SECTION 11. The department shall adopt regulations to implement the provisions of Sections 1 through 12 of this act and may obtain any information from health benefit plans that is necessary to determine if such plan should be certified or enjoined.
SECTION 12. If any provision of this act or the application thereof to any person or circumstance is held invalid, such invalidity shall not affect other provisions or applications of the act which can be given effect without the invalid provision or application, and to this end the provisions of this act are declared to be severable.

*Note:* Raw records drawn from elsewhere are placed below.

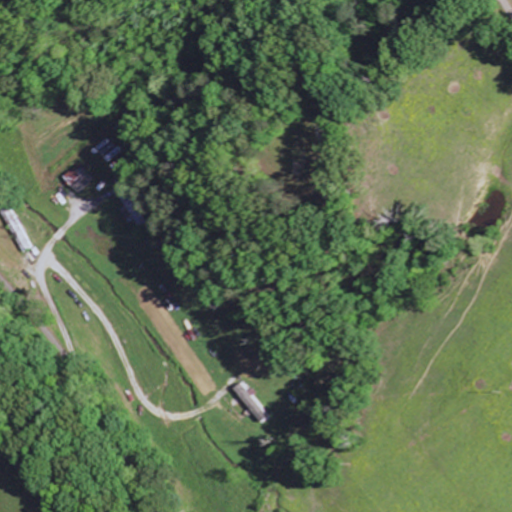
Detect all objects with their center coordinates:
road: (510, 2)
road: (388, 64)
building: (136, 211)
road: (86, 385)
building: (257, 404)
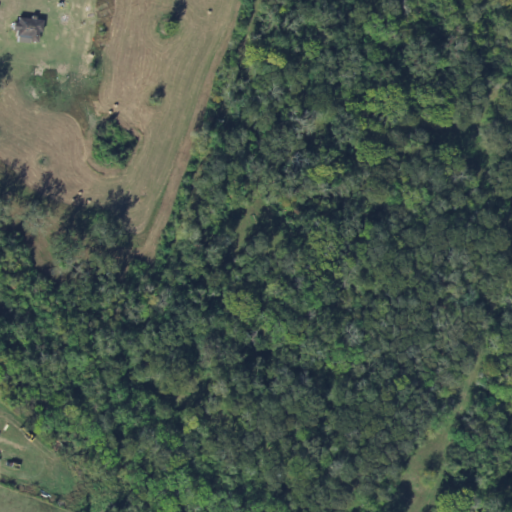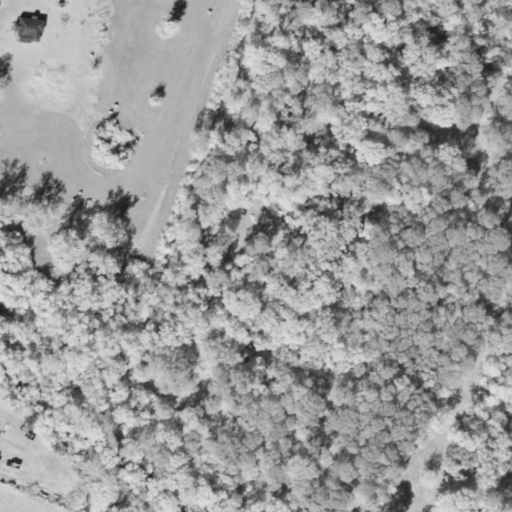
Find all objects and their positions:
building: (25, 31)
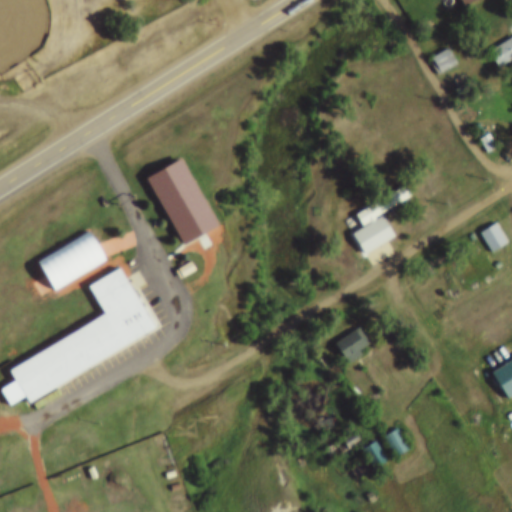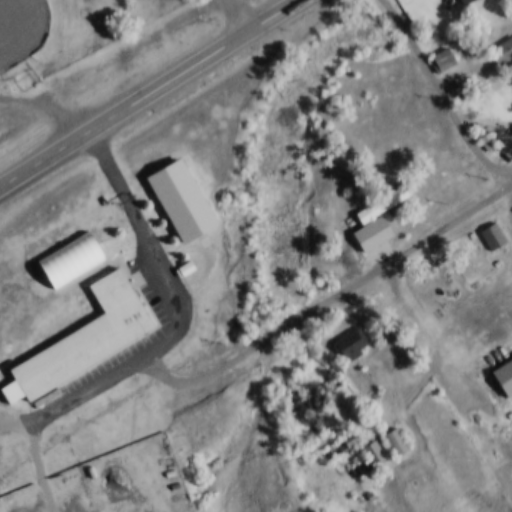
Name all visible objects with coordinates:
building: (464, 2)
road: (232, 16)
park: (19, 22)
building: (499, 39)
building: (437, 46)
building: (502, 54)
road: (147, 92)
road: (442, 94)
building: (482, 129)
building: (372, 207)
building: (488, 224)
building: (371, 230)
building: (493, 238)
road: (175, 298)
road: (328, 301)
building: (80, 324)
parking lot: (121, 329)
building: (347, 330)
building: (91, 337)
building: (351, 346)
building: (502, 362)
building: (503, 378)
building: (323, 409)
road: (20, 422)
building: (346, 425)
building: (391, 429)
building: (370, 439)
building: (394, 444)
building: (298, 448)
building: (365, 480)
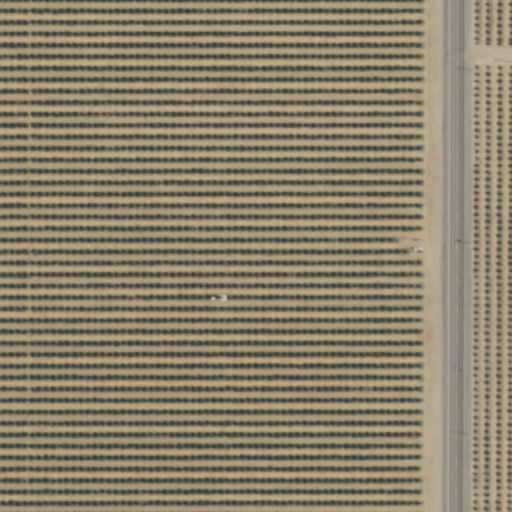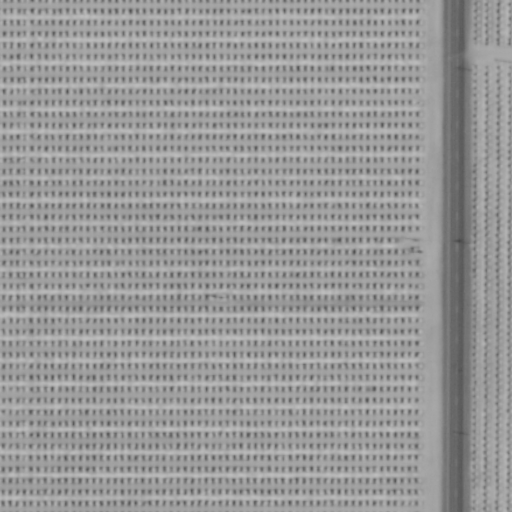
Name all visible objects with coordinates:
road: (445, 255)
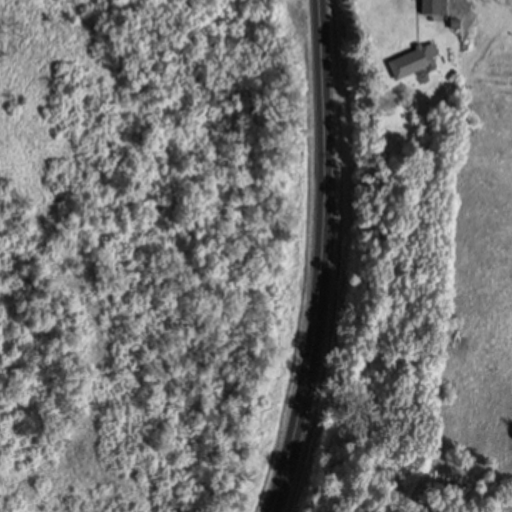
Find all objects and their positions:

SECTION 13. Section 83-41-409, Mississippi Code of 1972, is amended as follows:
83-41-409. In order to be certified and recertified under this article, a managed care plan shall:
(a) Provide enrollees or other applicants with written information on the terms and conditions of coverage in easily understandable language including, but not limited to, information on the following:
(i) Coverage provisions, benefits, limitations, exclusions and restrictions on the use of any providers of care;
(ii) Summary of utilization review and quality assurance policies; and
(iii) Enrollee financial responsibility for copayments, deductibles and payments for out-of-plan services or supplies;
(b) Demonstrate that its provider network has providers of sufficient number throughout the service area to assure reasonable access to care with minimum inconvenience by plan enrollees;
(c) File a summary of the plan credentialing criteria and process and policies with the State Department of Insurance to be available upon request;
(d) Provide a participating provider with a copy of his/her individual profile if economic or practice profiles, or both, are used in the credentialing process upon request;
(e) When any provider
application for participation is denied or contract is terminated, the reasons
for denial or termination shall be reviewed by the managed care plan upon the
request of the provider; * * *and
(f) Establish
procedures to ensure that all applicable state and federal laws designed to
protect the confidentiality of medical records are followed * * *;and
(g) Comply with all requirements of Sections 1 through 12 of this act.
SECTION 14. This act shall take effect and be in force from and after July 1, 2015.